The truth is the U.S. economy has been dependent on Federal stimulus for years, both the indirect stimulus of artificially low interest rates and unlimited liquidity, and the direct spending of hundreds of billions of borrowed dollars.

Even before the financial crisis, the Federal government was borrowing and spending $400 billion a year to prop up "prosperity." All that spending simply papered over the rot at the core of the economy:

1. The primary support of the U.S. economy is consumer spending which is ultimately based on household income and assets.

Earned income has been flat to down for most Americans for years. The median income has been skewed upwards by the top 10% whose earnings have risen significantly. According to the Bureau of Economic Analysis, real disposable personal income-- income adjusted for inflation and taxes--declined 3.4 percent in the third quarter after increasing 3.8 percent in the second quarter.

In an economy dependent on consumer spending for 70% of GDP, how can GDP rise by 3.5% while personal income plummeted by 3.4%? Assuming that boost in GDP is real and not just statistical legerdemain, then where did it come from? From borrowed money, of course-- the Federal government borrowed and spent over $1.4 trillion in fiscal 2009.
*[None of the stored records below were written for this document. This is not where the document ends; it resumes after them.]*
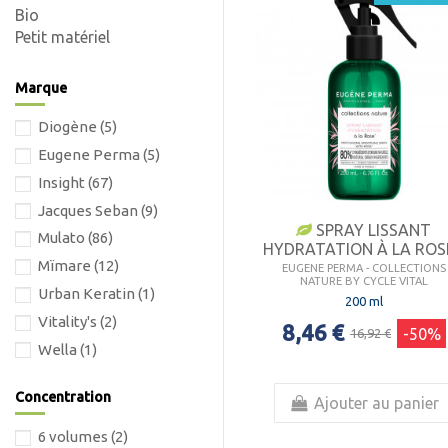
Bio
Petit matériel
Marque
Diogène
(5)
Eugene Perma
(5)
Insight
(67)
Jacques Seban
(9)
SPRAY LISSANT
Mulato
(86)
HYDRATATION À LA ROSE.
Mïmare
(12)
EUGENE PERMA - COLLECTIONS
NATURE BY CYCLE VITAL
Urban Keratin
(1)
200 ml
Vitality's
(2)
8,46 €
-50%
16,92 €
Wella
(1)
Concentration
Ajouter au panier
6 volumes
(2)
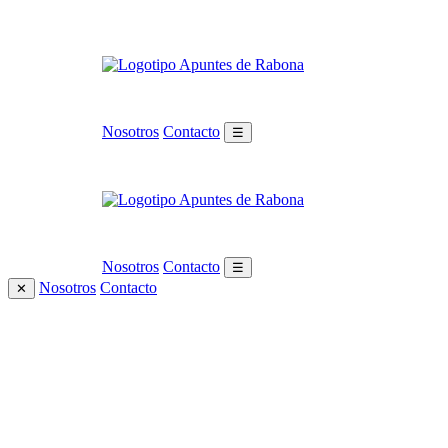
Nosotros
Contacto
☰
Nosotros
Contacto
☰
Nosotros
Contacto
✕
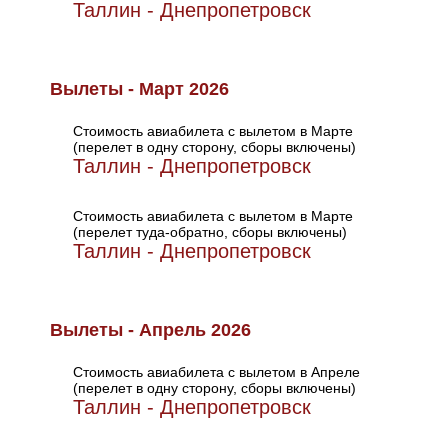
Таллин - Днепропетровск
Вылеты - Март 2026
Стоимость авиабилета с вылетом в Марте
(перелет в одну сторону, сборы включены)
Таллин - Днепропетровск
Стоимость авиабилета с вылетом в Марте
(перелет туда-обратно, сборы включены)
Таллин - Днепропетровск
Вылеты - Апрель 2026
Стоимость авиабилета с вылетом в Апреле
(перелет в одну сторону, сборы включены)
Таллин - Днепропетровск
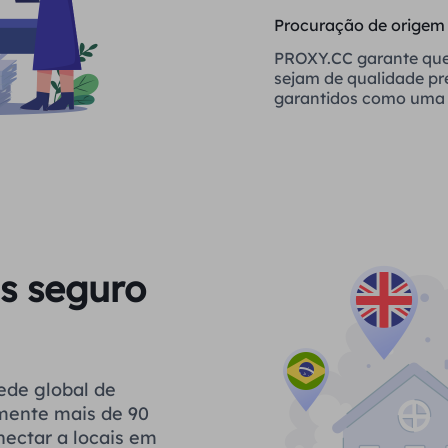
Procuração de origem
PROXY.CC garante que
sejam de qualidade p
garantidos como uma 
confiável
s seguro
ede global de
ilmente mais de 90
nectar a locais em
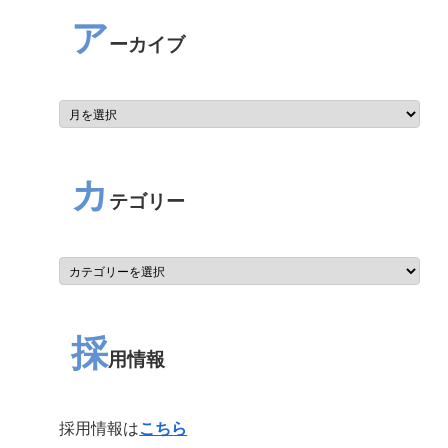
ア
ーカイブ
カ
テゴリー
採
用情報
採用情報は
こちら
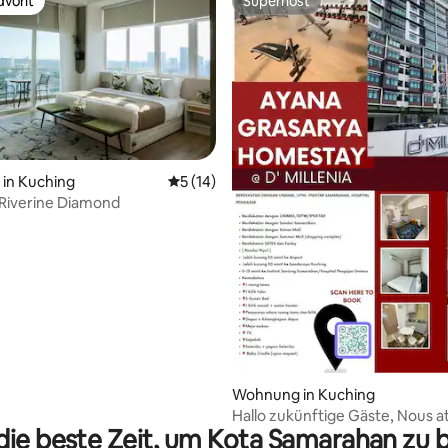
vorit
Superhost
vorit
Superhost
in Kuching
Durchschnittliche Bewertung: 5 von 5, 
5 (14)
Riverine Diamond
rtung: 4,83 von 5, 145 Bewertungen
Wohnung in Kuching
Hallo zukünftige Gäste, Nous 
die beste Zeit, um Kota Samarahan zu
votre réponse.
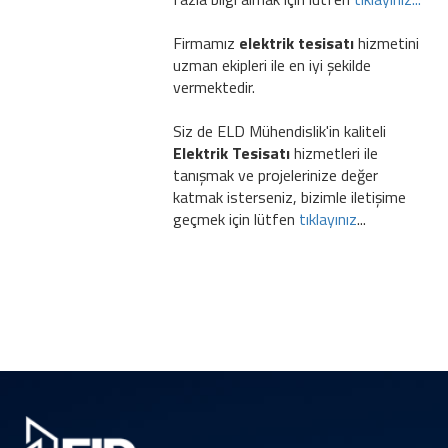
Firmamız
elektrik tesisatı
hizmetini
uzman ekipleri ile en iyi şekilde
vermektedir.
Siz de ELD Mühendislik'in kaliteli
Elektrik Tesisatı
hizmetleri ile
tanışmak ve projelerinize değer
katmak isterseniz, bizimle iletişime
geçmek için lütfen
tıklayınız
...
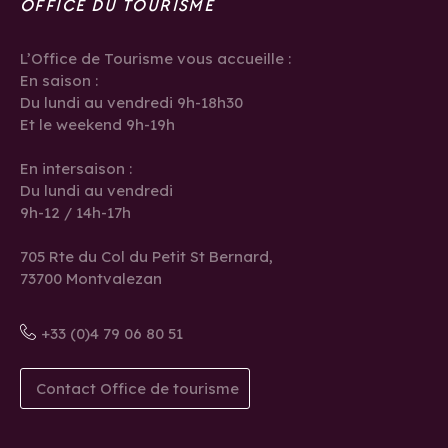
OFFICE DU TOURISME
L’Office de Tourisme vous accueille :
En saison :
Du lundi au vendredi 9h-18h30
Et le weekend 9h-19h
En intersaison :
Du lundi au vendredi
9h-12 / 14h-17h
705 Rte du Col du Petit St Bernard,
73700 Montvalezan
+33 (0)4 79 06 80 51
Contact Office de tourisme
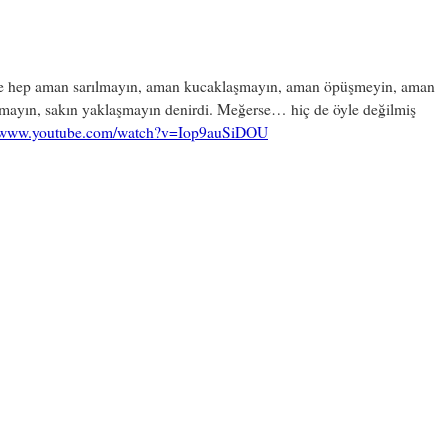
 hep aman sarılmayın, aman kucaklaşmayın, aman öpüşmeyin, aman
şmayın, sakın yaklaşmayın denirdi. Meğerse… hiç de öyle değilmiş
//www.youtube.com/watch?v=Iop9auSiDOU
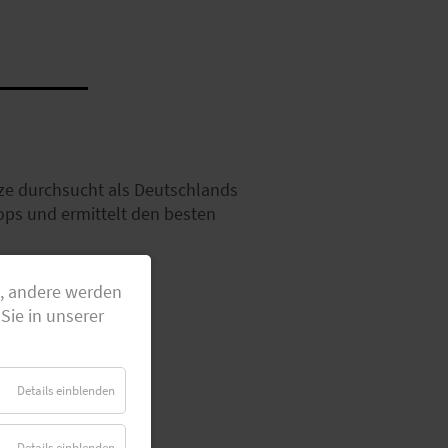
ze durchsucht als Deutschlands
ops und ermittelt den besten
g, andere werden
Sie in unserer
Details einblenden
Details einblenden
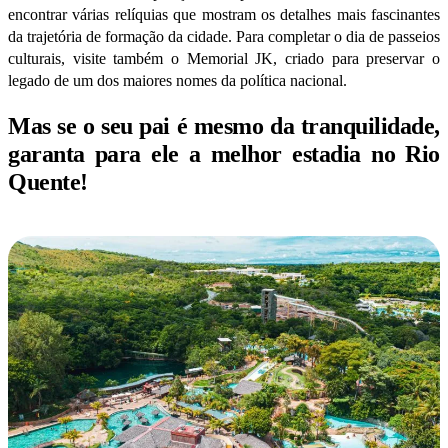
encontrar várias relíquias que mostram os detalhes mais fascinantes
da trajetória de formação da cidade. Para completar o dia de passeios
culturais, visite também o Memorial JK, criado para preservar o
legado de um dos maiores nomes da política nacional.
Mas se o seu pai é mesmo da tranquilidade,
garanta para ele a melhor estadia no Rio
Quente!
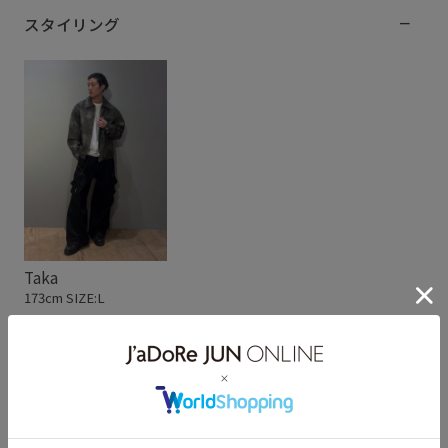
スタイリング
Taka
173cm SIZE:L
スタッフレビュー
In the good old days of 2002-2007, households would have borrowed and spent hundreds of billions as well. But the consumer, beset by declining assets ($13 trillion lost in the past two years), declining income (see above), falling housing values and worrisome employment trends (17% unemployment/underemployment, broadly measured), is actually cutting back on borrowing: Revolving Consumer Credit Drops 13.1% in August.
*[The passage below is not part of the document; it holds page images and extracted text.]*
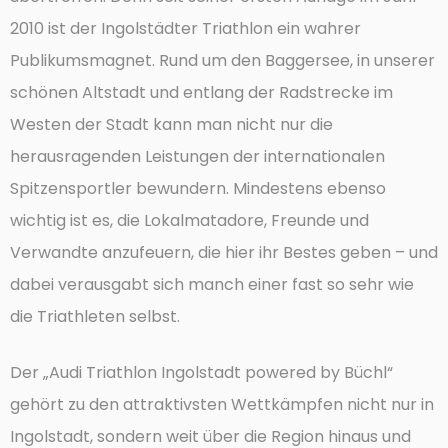
2010 ist der Ingolstädter Triathlon ein wahrer
Publikumsmagnet. Rund um den Baggersee, in unserer
schönen Altstadt und entlang der Radstrecke im
Westen der Stadt kann man nicht nur die
herausragenden Leistungen der internationalen
Spitzensportler bewundern. Mindestens ebenso
wichtig ist es, die Lokalmatadore, Freunde und
Verwandte anzufeuern, die hier ihr Bestes geben – und
dabei verausgabt sich manch einer fast so sehr wie
die Triathleten selbst.
Der „Audi Triathlon Ingolstadt powered by Büchl“
gehört zu den attraktivsten Wettkämpfen nicht nur in
Ingolstadt, sondern weit über die Region hinaus und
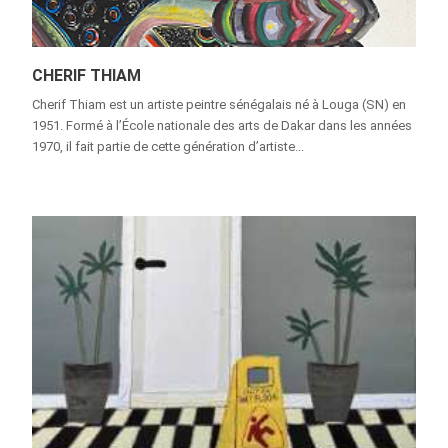
CHERIF THIAM
Cherif Thiam est un artiste peintre sénégalais né à Louga (SN) en
1951. Formé à l’École nationale des arts de Dakar dans les années
1970, il fait partie de cette génération d’artiste...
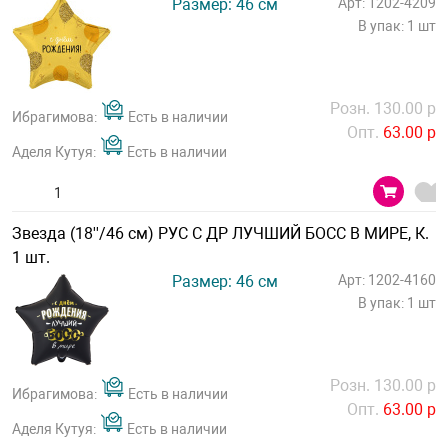
Размер: 46 см
Арт: 1202-4209
В упак: 1 шт
Розн. 130.00 р
Ибрагимова:
Есть в наличии
Опт.
63.00 р
Аделя Кутуя:
Есть в наличии
Звезда (18''/46 см) РУС С ДР ЛУЧШИЙ БОСС В МИРЕ, К.
1 шт.
Размер: 46 см
Арт: 1202-4160
В упак: 1 шт
Розн. 130.00 р
Ибрагимова:
Есть в наличии
Опт.
63.00 р
Аделя Кутуя:
Есть в наличии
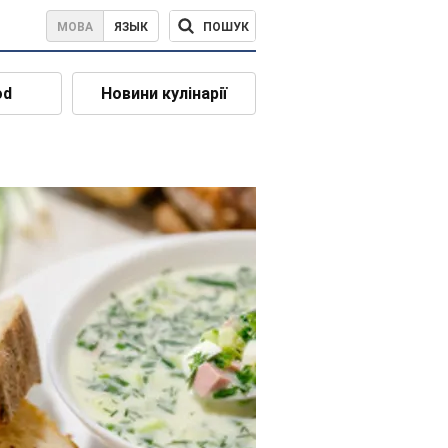
ПОШУК
МОВА
ЯЗЫК
od
Новини кулінарії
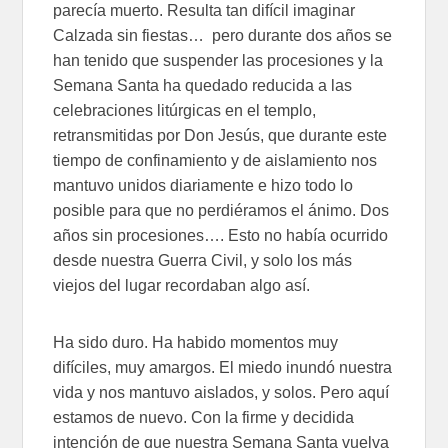
parecía muerto. Resulta tan difícil imaginar
Calzada sin fiestas… pero durante dos años se
han tenido que suspender las procesiones y la
Semana Santa ha quedado reducida a las
celebraciones litúrgicas en el templo,
retransmitidas por Don Jesús, que durante este
tiempo de confinamiento y de aislamiento nos
mantuvo unidos diariamente e hizo todo lo
posible para que no perdiéramos el ánimo. Dos
años sin procesiones…. Esto no había ocurrido
desde nuestra Guerra Civil, y solo los más
viejos del lugar recordaban algo así.
Ha sido duro. Ha habido momentos muy
difíciles, muy amargos. El miedo inundó nuestra
vida y nos mantuvo aislados, y solos. Pero aquí
estamos de nuevo. Con la firme y decidida
intención de que nuestra Semana Santa vuelva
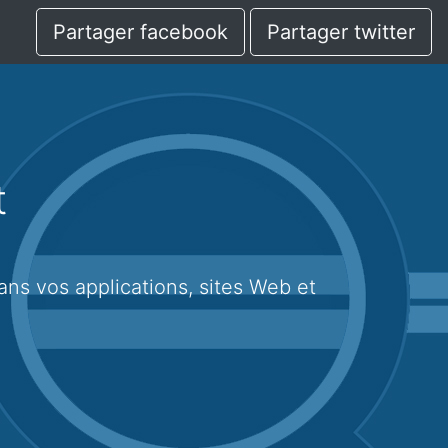
Partager facebook
Partager twitter
t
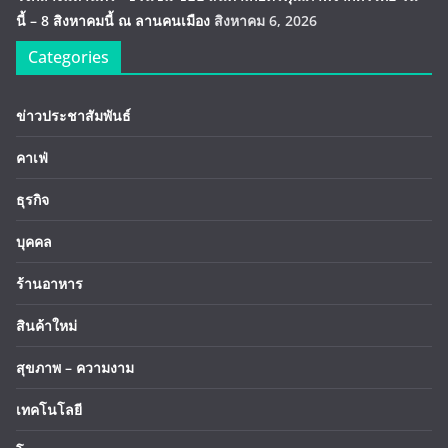
นี้ – 8 สิงหาคมนี้ ณ ลานคนเมือง
สิงหาคม 6, 2026
Categories
ข่าวประชาสัมพันธ์
คาเฟ่
ธุรกิจ
บุคคล
ร้านอาหาร
สินค้าใหม่
สุขภาพ – ความงาม
เทคโนโลยี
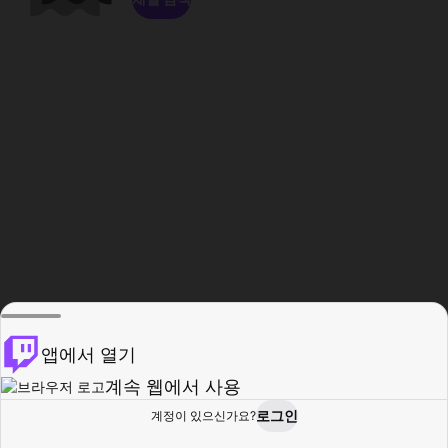
앱에서 열기
계속 웹에서 사용
로그인
계정이 있으신가요?
홈
탐색
활동
프로필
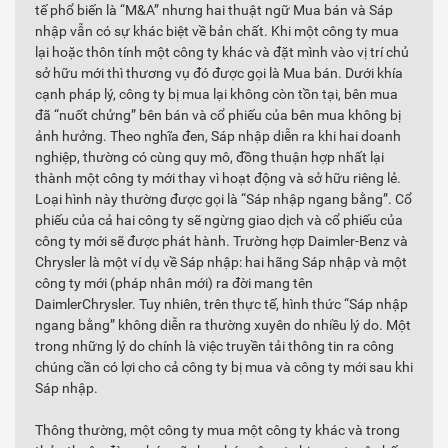
tế phổ biến là “M&A” nhưng hai thuật ngữ Mua bán và Sáp
nhập vẫn có sự khác biệt về bản chất. Khi một công ty mua
lại hoặc thôn tính một công ty khác và đặt mình vào vị trí chủ
sở hữu mới thì thương vụ đó được gọi là Mua bán. Dưới khía
cạnh pháp lý, công ty bị mua lại không còn tồn tại, bên mua
đã “nuốt chửng” bên bán và cổ phiếu của bên mua không bị
ảnh hưởng. Theo nghĩa đen, Sáp nhập diễn ra khi hai doanh
nghiệp, thường có cùng quy mô, đồng thuận hợp nhất lại
thành một công ty mới thay vì hoạt động và sở hữu riêng lẻ.
Loại hình này thường được gọi là “Sáp nhập ngang bằng”. Cổ
phiếu của cả hai công ty sẽ ngừng giao dịch và cổ phiếu của
công ty mới sẽ được phát hành. Trường hợp Daimler-Benz và
Chrysler là một ví dụ về Sáp nhập: hai hãng Sáp nhập và một
công ty mới (pháp nhân mới) ra đời mang tên
DaimlerChrysler. Tuy nhiên, trên thực tế, hình thức “Sáp nhập
ngang bằng” không diễn ra thường xuyên do nhiều lý do. Một
trong những lý do chính là việc truyền tải thông tin ra công
chúng cần có lợi cho cả công ty bị mua và công ty mới sau khi
Sáp nhập.
Thông thường, một công ty mua một công ty khác và trong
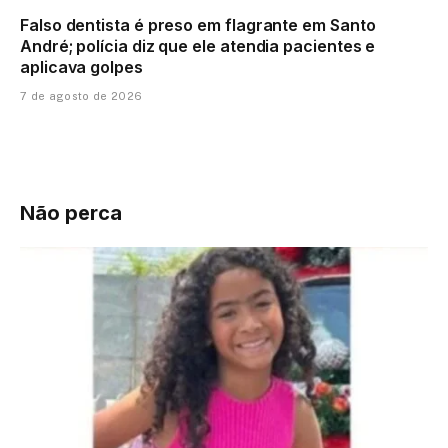
Falso dentista é preso em flagrante em Santo
André; polícia diz que ele atendia pacientes e
aplicava golpes
7 de agosto de 2026
Não perca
Consumer credit decreased at an annual rate of 5-3/4 percent in August 2009. Revolving credit (credit cards) decreased at an annual rate of 13 percent, and nonrevolving credit decreased at an annual rate of 1-1/2 percent--the longest decline in consumer debt since 1991.
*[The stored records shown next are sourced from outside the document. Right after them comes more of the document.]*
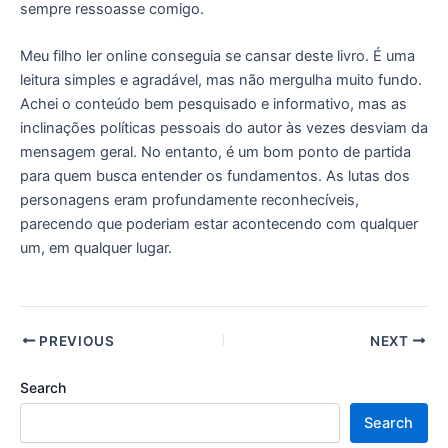
sempre ressoasse comigo.
Meu filho ler online conseguia se cansar deste livro. É uma
leitura simples e agradável, mas não mergulha muito fundo.
Achei o conteúdo bem pesquisado e informativo, mas as
inclinações políticas pessoais do autor às vezes desviam da
mensagem geral. No entanto, é um bom ponto de partida
para quem busca entender os fundamentos. As lutas dos
personagens eram profundamente reconhecíveis,
parecendo que poderiam estar acontecendo com qualquer
um, em qualquer lugar.
PREVIOUS
NEXT
Search
Search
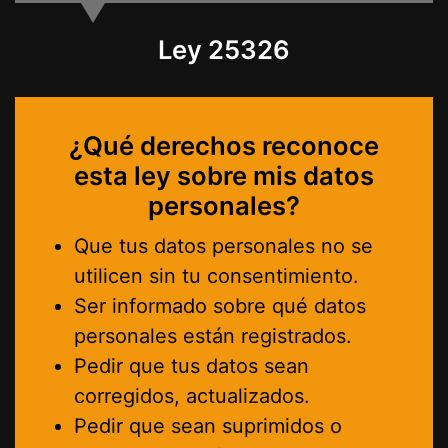
Ley 25326
¿Qué derechos reconoce
esta ley sobre mis datos
personales?
Que tus datos personales no se
utilicen sin tu consentimiento.
Ser informado sobre qué datos
personales están registrados.
Pedir que tus datos sean
corregidos, actualizados.
Pedir que sean suprimidos o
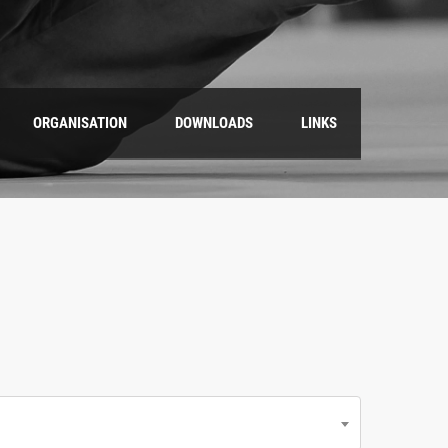
ORGANISATION
DOWNLOADS
LINKS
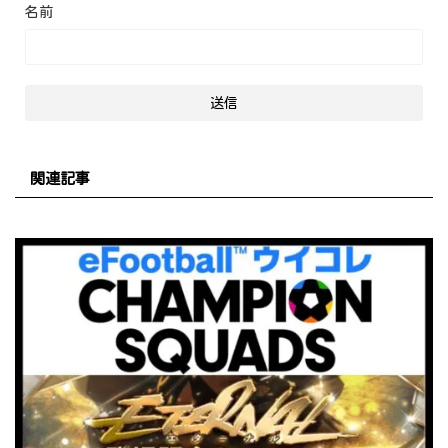
名前
関連記事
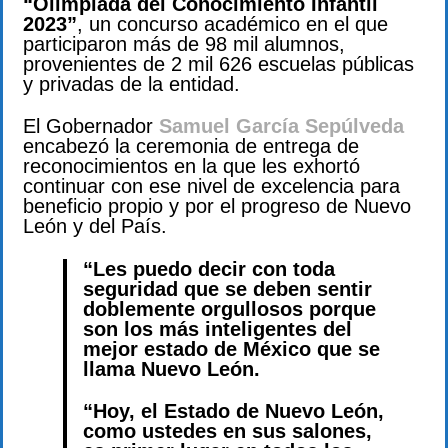
“
Olimpiada del Conocimiento Infantil
2023”
, un concurso académico en el que
participaron más de 98 mil alumnos,
provenientes de 2 mil 626 escuelas públicas
y privadas de la entidad.
El Gobernador
Samuel García Sepúlveda
encabezó la ceremonia de entrega de
reconocimientos en la que les exhortó
continuar con ese nivel de excelencia para
beneficio propio y por el progreso de Nuevo
León y del País.
“Les puedo decir con toda
seguridad que se deben sentir
doblemente orgullosos porque
son los más inteligentes del
mejor estado de México que se
llama Nuevo León.
“Hoy, el Estado de Nuevo León,
como ustedes en sus salones,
So while households are still burdened with almost $2.5 trillion credit card and nonrevolving debt (auto loans, etc.), they are paying debt down, not adding more.

And let's not forget that homeowners pulled out about $5 trillion in home equity in 2001-2007, and the home equity ATM is closed for good. That brings us to:

2. The primary asset in most U.S. households is a home, and home values are still dropping, foreclosures are still rising and the only force keeping the market from falling faster is the Federal government's defacto nationalization of the entire U.S. mortgage market.

Of the $1.5 trillion mortgage securities issued in 2009, a mere 1% ($15 billion) have been issued by banks 99% are backed by the government. The government owns over half the nation's $10 trillion in mortgages via its defacto ownership of Fannie Mae and Freddie Mac, and it has guaranteed virtually all the mortgages originated in the past year via FHA or VA.

The residential mortgage market is now effectively owned lock, stock and barrel by the Federal government and its private "central bank", the Federal Reserve.

Should the Fed and Treasury reduce their subsidies (that wonderful $8,000 giveaway tax credit to new home buyers or anyone claiming to be one), guarantees and outright purchases of mortgages ($1.2 trillion this year alone), then the mortgage market would instantly freeze up or start pricing in the very real risk that housing is not "recovering" and that anyone holding a mortgage could suffer huge losses if real estate continues declining in value.

2 Comments:

Blogger Tom said...

So what is the best way to survive this imminent decline in the economy? Buy gold? Buy foreign currency?

When will the house of cards come tumbling down?

10:39 AM  
Anonymous Anonymous said...

Crash? No, there will be no crash. The markets will continue upward as the recovery takes hold. In fact, the markets are happy that we don't have a rapid recovery. That would incur higher interest rates. We are in the 'sweet spot'. Growth not high enough for the Fed to raise rates but we are not falling back into recession. Hopefully these zero rates will stay with us for a few years so we have cheap money to invest in our vibrant corporations. Keep buying stock in American companies and you will prosper.